Putting the two together:
#standardSQL
CREATE TEMPORARY FUNCTION getNumericWeights(css STRING)
RETURNS ARRAY<NUMERIC> LANGUAGE js AS '''
try {
var reduceValues = (values, rule) => {
if ('rules' in rule) {
return rule.rules.reduce(reduceValues, values);
}
if (!('declarations' in rule)) {
return values;
}
rule.declarations.forEach(d => {
if (d.property.toLowerCase() == 'font-weight' &&
!isNaN(parseInt(d.value))) {
values.push(parseInt(d.value));
}
});
return values;
};
var $ = JSON.parse(css);
return $.stylesheet.rules.reduce(reduceValues, []);
} catch (e) {
return [];
}
''';
SELECT
weight,
COUNT(0) AS freq
FROM
`httparchive.almanac.parsed_css`,
UNNEST(getNumericWeights(css)) AS weight
GROUP BY
weight
ORDER BY
freq DESC
All results. Here are the top 10:
weight | freq |
---|---|
400 | 247,039,354 |
700 | 192,970,429 |
500 | 93,801,941 |
300 | 80,280,387 |
600 | 75,440,689 |
900 | 22,721,321 |
800 | 20,621,637 |
100 | 17,690,041 |
200 | 11,522,690 |
440 | 1,031,610 |
For the first 9, the results are unsurprising. 400 is the numeric version of normal
, the default weight. The second most popular weight is 700, the numeric version of bold
. The rest of the top 9 values seem to favor stronger weights than lighter ones, with 900 and 800 more popular than 100 and 200.
Things get weird after that. The 10th most popular weight is 440. This… seems like a typo. You can imagine hitting 4-4-0 instead of 4-0-0. But a typo with over a million instances? A quick search for font-weight: 440
brought me to this PR:
It seems WordPress core accidentally included a 440 weight. Whether these are the 1M 440s we see in HTTP Archive is inconclusive, although not impossible to query.
One interesting way to view the results is by capping it at weight 1000:
The chart shows a few cases of negative weights, which AFAIK would do nothing. There are many cases of weights between 0 and 100, which seem like accidents. I can’t imagine the text would look legible at that level of lightness. And there are several weights with frequencies 1k+ that appear to line up on exactly in the middle of the gridlines, 350 type weights.
It’s worth mentioning that positive weights not evenly divisible by 100 are perfectly valid. With variable fonts, it’s possible to have a font-weight
of 321 (there are 15 cases of that). Does that mean that this chart shows the popularity of variable fonts? Not necessarily.

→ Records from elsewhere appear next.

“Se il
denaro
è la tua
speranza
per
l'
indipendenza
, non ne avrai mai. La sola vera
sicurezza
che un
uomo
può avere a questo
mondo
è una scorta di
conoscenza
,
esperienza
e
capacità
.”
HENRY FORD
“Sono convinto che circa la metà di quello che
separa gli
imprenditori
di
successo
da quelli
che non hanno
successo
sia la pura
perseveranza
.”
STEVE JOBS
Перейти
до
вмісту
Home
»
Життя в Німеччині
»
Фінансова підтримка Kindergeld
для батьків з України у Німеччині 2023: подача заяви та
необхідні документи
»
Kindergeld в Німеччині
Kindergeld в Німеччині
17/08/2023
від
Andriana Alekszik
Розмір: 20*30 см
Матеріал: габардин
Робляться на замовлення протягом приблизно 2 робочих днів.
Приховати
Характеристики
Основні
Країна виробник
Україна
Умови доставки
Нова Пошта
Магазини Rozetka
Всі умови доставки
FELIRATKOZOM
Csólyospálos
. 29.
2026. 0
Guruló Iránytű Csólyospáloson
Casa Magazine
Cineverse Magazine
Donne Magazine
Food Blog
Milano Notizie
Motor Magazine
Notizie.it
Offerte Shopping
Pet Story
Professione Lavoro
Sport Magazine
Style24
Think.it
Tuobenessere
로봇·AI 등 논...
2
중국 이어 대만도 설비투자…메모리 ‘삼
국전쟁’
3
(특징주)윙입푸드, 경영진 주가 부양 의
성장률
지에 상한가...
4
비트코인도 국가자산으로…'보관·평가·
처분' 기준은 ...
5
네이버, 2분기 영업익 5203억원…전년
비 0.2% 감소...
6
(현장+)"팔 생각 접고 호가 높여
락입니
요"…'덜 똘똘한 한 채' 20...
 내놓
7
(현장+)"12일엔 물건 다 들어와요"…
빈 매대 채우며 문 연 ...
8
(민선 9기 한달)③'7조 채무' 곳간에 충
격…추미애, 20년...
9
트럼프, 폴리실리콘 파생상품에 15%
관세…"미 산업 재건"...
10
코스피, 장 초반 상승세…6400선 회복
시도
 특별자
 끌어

My guess is that most of these are accidental.
Removing the 1k frequency cap, there are many crazy font-weight
values:
(Both axes log scale)
The largest value is 100,200,300,400,500,000,000,000,000
, which occurs 58 times. It seems like the developer thought they were declaring a font-weight
with multiple fallback values, but then things went off the rails and it got multiplied by 100 billion for some reason.
Similarly, the next largest value with 42 occurrences is 300,400,500,600,700,000,000
. It seems like the same thought process entered a developer’s mind before arbitrarily multiplying the weight by 100 million.
The least popular values that occur only once are:
weight | freq |
---|---|
660,000 | 1 |
666,666 | 1 |
1,270 | 1 |
4,009 | 1 |
1,069 | 1 |
700,500 | 1 |
10,000,000,000,000,000,000 | 1 |
41,000 | 1 |
5,050 | 1 |
550,000 | 1 |
55,000 | 1 |
-1,000 | 1 |
-6 | 1 |
300,480 | 1 |
6,060 | 1 |
So you could say -6 is actually the loneliest number.